Selected text section start
Manufacturer: Kaifa Model: MA105H2E

ArnieO commented 1 year ago

Observation before trying #641:

v2.2.22 is released now - so you can just update it directly.

My status: Pow-K+ on a Kamstrup. I am used to seeing several reboots per day, that I have struggled to understand. I logged Pow-K Vcc on the board during operation (using a voltage logger) and found unexplainable voltage drops lasting up to 10 seconds.

Now: Since installing v2.2.22 and disabling 802.11b legacy rates: Still no reboot after 20 hours. So this looks very promising!

senspix commented 1 year ago

More than 48 hours uptime so far! Looking good

ArnieO commented 1 year ago

My Pow-K too has not rebooted since the upgrade Friday afternoon. 😃

pomok commented 1 year ago

Have not upgraded to .22 yet. Old test version has gone stable on me...

[AMS reader b9d6f16] -- Up 7 days Chip: esp32s2 (240MHz) Device: Pow-U+ Last boot: 24.09.2023 03:41 Reason: Software reset (3/0)

Manufacturer: Kaifa Model: MA105H2E

bmork commented 1 year ago

I see that we already have Vcc plots here, but just to add another data point (running v2.2.22): pow-u-plus-vcc

Still missing the uptime plot, but the dips do of course correlate with

Last boot: 02.10.2023 04:06
Reason: Vbat power on reset (1/0)

The level changes puzzled me too. They happen on every reboot. My best guess is that there is some boot time calibration ending up with slightly different results here.

ArnieO commented 1 year ago

The level changes puzzled me too.

Thank you for the plot! There is a phenomena we see that is maybe related to this. We see it when we connect the devices to a current measurement system (Nordic Power Profiler II) that shows us dynamically the power consumption with great resolution.

The phenomena is: Almost systematically, the device slightly changes "consumption profile" with each reboot, giving a distinctly different average consumption. This could indeed be the reason for the (small) voltage difference.

For the moment we do not understand this - and are in an "information collection mode" regarding this phenomena. We see that it is HW-independent (we see the same on all our products).

If anyone in the community with hands-on experience has already seen something like that before - it would be great if you could share your experience with us!

The cause could in principle be "anything", from HW error in the ESP, to library error from Espressif, to error in Arduino implementation. Or some "obscure" setting that we have missed somewhere. We find it very peculiar that it "toggles" for each reset.

dbeinder commented 1 year ago

The ADC in ESP32s are notoriously bad, I wouldn't be surprised to see its output change with every reboot. But do you really see the voltage level change when measured independently? What chip do you use as a voltage regulator? The average consumption change can't be more than a 1mA, surely? And ~10mV/mA load dependency seems way too high for any voltage regulator made this century ;)
Selected text section end
- _Problem details_:
Extend the forum thread about meter reader reboots and supply voltage drops by writing the next reply, picking up after its last comment.
Data extract section start
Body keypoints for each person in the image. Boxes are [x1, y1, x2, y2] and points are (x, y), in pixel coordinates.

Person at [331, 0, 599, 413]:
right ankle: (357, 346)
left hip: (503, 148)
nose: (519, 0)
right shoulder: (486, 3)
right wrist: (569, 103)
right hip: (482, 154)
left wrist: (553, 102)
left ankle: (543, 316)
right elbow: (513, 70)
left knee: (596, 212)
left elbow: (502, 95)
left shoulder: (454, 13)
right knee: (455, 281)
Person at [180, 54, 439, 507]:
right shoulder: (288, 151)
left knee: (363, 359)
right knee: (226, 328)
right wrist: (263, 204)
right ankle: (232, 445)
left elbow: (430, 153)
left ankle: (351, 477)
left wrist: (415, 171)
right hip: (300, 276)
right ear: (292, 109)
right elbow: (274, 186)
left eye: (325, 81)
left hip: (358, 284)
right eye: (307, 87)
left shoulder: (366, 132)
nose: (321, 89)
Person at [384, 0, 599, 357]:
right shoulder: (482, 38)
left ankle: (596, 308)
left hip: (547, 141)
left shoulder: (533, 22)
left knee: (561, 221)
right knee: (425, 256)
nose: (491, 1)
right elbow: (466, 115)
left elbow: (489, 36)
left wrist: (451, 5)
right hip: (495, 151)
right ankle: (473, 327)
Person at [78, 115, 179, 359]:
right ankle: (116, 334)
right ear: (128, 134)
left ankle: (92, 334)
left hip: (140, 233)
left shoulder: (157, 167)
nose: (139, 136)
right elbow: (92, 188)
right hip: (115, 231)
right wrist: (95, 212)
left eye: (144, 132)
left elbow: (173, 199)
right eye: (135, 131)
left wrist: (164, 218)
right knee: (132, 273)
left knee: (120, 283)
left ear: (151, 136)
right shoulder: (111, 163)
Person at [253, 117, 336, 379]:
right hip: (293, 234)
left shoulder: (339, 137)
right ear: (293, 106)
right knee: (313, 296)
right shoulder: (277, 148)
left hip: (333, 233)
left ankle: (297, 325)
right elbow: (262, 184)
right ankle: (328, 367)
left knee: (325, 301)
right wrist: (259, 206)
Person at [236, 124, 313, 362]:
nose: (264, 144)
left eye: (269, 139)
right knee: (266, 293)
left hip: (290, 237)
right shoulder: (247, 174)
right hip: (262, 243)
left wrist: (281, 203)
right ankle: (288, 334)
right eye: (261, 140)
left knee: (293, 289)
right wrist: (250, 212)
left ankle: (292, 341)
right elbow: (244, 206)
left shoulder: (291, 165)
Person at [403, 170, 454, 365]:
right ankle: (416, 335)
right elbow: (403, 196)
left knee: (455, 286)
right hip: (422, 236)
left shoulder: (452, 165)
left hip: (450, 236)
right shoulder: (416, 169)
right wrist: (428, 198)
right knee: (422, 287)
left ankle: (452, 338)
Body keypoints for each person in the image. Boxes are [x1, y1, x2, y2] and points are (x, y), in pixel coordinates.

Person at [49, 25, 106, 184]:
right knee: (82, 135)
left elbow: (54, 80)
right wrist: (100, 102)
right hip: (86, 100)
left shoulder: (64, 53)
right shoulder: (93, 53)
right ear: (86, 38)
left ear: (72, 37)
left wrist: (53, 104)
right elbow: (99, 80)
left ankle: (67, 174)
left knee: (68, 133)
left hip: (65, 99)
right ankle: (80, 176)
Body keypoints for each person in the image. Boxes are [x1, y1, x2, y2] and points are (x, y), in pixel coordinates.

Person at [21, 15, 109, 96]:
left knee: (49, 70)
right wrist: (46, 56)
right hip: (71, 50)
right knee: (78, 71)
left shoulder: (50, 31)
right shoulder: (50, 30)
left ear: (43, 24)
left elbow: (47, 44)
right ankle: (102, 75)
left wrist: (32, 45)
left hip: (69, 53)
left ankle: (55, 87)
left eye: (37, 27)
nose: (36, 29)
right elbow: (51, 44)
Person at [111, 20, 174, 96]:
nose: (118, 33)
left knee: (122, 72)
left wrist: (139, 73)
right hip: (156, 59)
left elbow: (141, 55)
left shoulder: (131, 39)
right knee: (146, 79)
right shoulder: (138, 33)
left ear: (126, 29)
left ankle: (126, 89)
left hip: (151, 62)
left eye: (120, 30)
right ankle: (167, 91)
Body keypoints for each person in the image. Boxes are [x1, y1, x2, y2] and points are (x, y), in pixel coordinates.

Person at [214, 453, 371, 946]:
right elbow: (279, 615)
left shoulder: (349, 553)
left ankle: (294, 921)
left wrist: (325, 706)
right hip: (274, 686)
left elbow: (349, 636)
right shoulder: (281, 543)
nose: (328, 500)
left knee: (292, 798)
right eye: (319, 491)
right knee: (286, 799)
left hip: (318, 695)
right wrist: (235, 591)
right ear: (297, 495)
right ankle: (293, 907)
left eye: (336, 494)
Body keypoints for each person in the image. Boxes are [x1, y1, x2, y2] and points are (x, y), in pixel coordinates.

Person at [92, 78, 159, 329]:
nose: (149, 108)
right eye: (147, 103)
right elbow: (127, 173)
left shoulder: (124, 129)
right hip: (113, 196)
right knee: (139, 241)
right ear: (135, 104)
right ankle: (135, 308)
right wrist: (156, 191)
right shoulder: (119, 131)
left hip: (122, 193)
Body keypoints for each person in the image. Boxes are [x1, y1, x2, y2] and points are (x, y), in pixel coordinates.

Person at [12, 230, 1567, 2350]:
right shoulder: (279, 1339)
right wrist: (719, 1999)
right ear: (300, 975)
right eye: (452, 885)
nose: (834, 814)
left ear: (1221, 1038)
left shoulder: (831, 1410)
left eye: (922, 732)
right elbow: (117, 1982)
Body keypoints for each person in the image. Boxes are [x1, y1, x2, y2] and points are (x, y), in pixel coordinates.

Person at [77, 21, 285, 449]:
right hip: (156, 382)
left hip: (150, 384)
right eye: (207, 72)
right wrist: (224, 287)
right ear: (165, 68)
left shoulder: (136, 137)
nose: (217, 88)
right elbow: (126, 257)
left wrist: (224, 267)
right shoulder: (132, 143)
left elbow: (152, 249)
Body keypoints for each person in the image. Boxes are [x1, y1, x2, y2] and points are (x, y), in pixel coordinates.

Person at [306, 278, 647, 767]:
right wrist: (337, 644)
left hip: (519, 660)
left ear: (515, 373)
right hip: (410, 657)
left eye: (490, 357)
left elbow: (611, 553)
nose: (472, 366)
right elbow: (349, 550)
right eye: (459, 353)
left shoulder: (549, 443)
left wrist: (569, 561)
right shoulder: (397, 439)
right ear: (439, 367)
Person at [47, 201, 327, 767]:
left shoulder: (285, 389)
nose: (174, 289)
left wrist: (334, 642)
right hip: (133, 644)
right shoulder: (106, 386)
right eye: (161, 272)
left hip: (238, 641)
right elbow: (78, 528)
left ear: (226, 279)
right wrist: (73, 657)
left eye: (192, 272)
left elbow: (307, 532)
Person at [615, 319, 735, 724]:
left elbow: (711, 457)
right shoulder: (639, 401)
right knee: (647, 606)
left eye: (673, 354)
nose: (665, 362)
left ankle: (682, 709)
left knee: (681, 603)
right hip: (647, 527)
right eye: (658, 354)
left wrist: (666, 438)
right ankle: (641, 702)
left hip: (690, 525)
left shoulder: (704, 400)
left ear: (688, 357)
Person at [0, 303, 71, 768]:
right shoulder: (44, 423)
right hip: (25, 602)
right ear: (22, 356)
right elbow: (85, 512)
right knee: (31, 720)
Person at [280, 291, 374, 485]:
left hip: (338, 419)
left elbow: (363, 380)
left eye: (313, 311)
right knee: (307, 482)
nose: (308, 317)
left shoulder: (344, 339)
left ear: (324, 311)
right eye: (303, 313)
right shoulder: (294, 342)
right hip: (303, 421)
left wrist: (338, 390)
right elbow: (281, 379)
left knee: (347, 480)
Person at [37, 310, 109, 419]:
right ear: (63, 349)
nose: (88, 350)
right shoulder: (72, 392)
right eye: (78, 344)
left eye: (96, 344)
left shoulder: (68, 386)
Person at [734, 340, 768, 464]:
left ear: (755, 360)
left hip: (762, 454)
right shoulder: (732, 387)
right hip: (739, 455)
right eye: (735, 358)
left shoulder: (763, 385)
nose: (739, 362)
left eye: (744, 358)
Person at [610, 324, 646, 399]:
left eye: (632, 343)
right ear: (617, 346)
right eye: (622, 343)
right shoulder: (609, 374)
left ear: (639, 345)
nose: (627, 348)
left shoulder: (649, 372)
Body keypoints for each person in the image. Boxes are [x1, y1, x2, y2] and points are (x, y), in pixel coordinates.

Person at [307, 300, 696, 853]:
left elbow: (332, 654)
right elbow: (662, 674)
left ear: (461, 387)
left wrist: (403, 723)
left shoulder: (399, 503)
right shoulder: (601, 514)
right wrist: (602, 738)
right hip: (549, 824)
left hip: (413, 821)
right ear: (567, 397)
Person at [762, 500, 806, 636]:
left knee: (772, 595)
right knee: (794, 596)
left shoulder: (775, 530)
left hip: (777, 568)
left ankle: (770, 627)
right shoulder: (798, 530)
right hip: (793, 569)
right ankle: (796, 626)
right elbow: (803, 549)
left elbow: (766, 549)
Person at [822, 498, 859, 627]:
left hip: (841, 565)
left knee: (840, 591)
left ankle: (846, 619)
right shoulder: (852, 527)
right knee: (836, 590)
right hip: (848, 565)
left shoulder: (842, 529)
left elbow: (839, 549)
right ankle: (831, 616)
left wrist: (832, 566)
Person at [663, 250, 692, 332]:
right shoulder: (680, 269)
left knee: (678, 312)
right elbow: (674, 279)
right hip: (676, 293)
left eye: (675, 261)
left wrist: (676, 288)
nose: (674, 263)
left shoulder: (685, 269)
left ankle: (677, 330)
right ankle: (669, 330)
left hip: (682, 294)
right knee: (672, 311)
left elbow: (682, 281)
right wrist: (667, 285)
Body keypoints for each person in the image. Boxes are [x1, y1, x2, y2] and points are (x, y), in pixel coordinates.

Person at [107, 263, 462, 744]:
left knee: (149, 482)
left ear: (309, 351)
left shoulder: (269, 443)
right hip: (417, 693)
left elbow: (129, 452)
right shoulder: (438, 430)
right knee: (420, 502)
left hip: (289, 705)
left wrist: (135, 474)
Data extract section end
- _Your response_:
Edit: For the next HW iteration, it may be worth it to simply allow the regulator to fill the supercap to 3.6V, the max voltage the ESP can handle:

E = C x (Umax^2 - Umin^2)/2
with 1F from 3.3V to 2.85V: 2.8J
with 1F from 3.6V to 2.85V: 4.8J (+75% energy reserve, likely +66% if the ESP draws the same current)

Though, the way to get the most out of the supercap is charging it to 5.5V and adding a second dc/dc:
5.5V to 2.85V: 21.9J (with an additional buck)
5.5V to 1.5V: 28.0J (with an additional buck/boost)
Of course you take a small efficiency hit but get 10x your current reservoir.

That was the original plan for my board, before I settled on making it Kaifa-only which works with 150µF @ 27V (~0.1J)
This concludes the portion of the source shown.